Stanhope, who was at Salona, wrote to Bowring on April 30:

‘A courier has just arrived from the chief Scalza. Alas! all our fears are realized. The soul of Byron has taken its last flight. England has lost her brightest genius—Greece her noblest friend. To console them for the loss, he has left behind the emanations of his splendid mind. If Byron had faults, he had redeeming virtues too—he sacrificed his comfort, fortune, health, and life, to the cause of an oppressed nation. Honoured be his memory! Had I the disposal of his ashes, I would place them in the Temple of Theseus, or in the Parthenon at Athens.’

Three days later Stanhope wrote again to Bowring:

‘Byron would not refuse to an entire people the benefit of his virtues; he condescended to display them wherever Humanity beckoned him to her aid. This single object of devotion to the well-being of a people has raised him to a distinguished pitch of glory among characters dignified by their virtues, of which the illustrious British nation can make so ample a display, and of whom Greece hopes to behold many co-operating in her regeneration. Having here paid the tribute of admiration due to the virtues of Lord Byron, eternal may his memory remain with the world!’

Parry says:

‘Thus died the truest and greatest poet England has lately given birth to, the warmest-hearted of her philanthropists, the least selfish of her patriots. That the disappointment of his ardent hopes was the primary cause of his illness and death cannot, I think, be doubted. The weight of that disappointment was augmented by the numerous difficulties he met with. He was fretted and annoyed, but he disdained to complain.
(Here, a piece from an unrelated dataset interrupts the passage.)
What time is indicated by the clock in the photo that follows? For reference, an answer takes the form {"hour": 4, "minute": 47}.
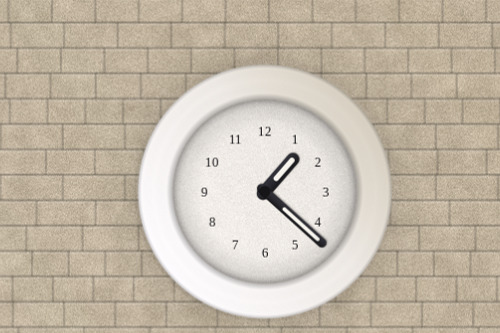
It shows {"hour": 1, "minute": 22}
As soon as it was known that Lord Byron was dead, sorrow and grief were generally felt in Greece. They spread from his own apartments over the town of Missolonghi, through the whole of Greece, and over every part of civilized Europe. No persons, perhaps, after his domestics and personal friends, felt his loss more acutely than the poor citizens of Missolonghi. His residence among them procured them food, and insured their protection. But for him they would have been first plundered by the unpaid Suliotes, and then left a prey to the Turks. Not only were the Primates and Mavrocordato affected on the occasion, but the poorest citizen felt that he had lost a friend. Mavrocordato spoke of Lord Byron as the best friend of Greece, and said that his conduct was admirable. “Nobody knows,” he was heard to say, “except perhaps myself, the loss Greece has suffered. Her safety even depended on his life. His presence at Missolonghi has checked intrigues which will now have uncontrolled sway. By his aid alone have I been able to preserve this city; and now I know that every assistance I derived from and through him will be withdrawn.”

‘At other cities and places of Greece—at Salona, where the Congress had just assembled; at Athens—the grief was equally sincere. Lord Byron was mourned as the best benefactor to Greece. Orations were pronounced by the priests, and the same honours were paid to his memory as to the memory of one of their own revered chiefs.’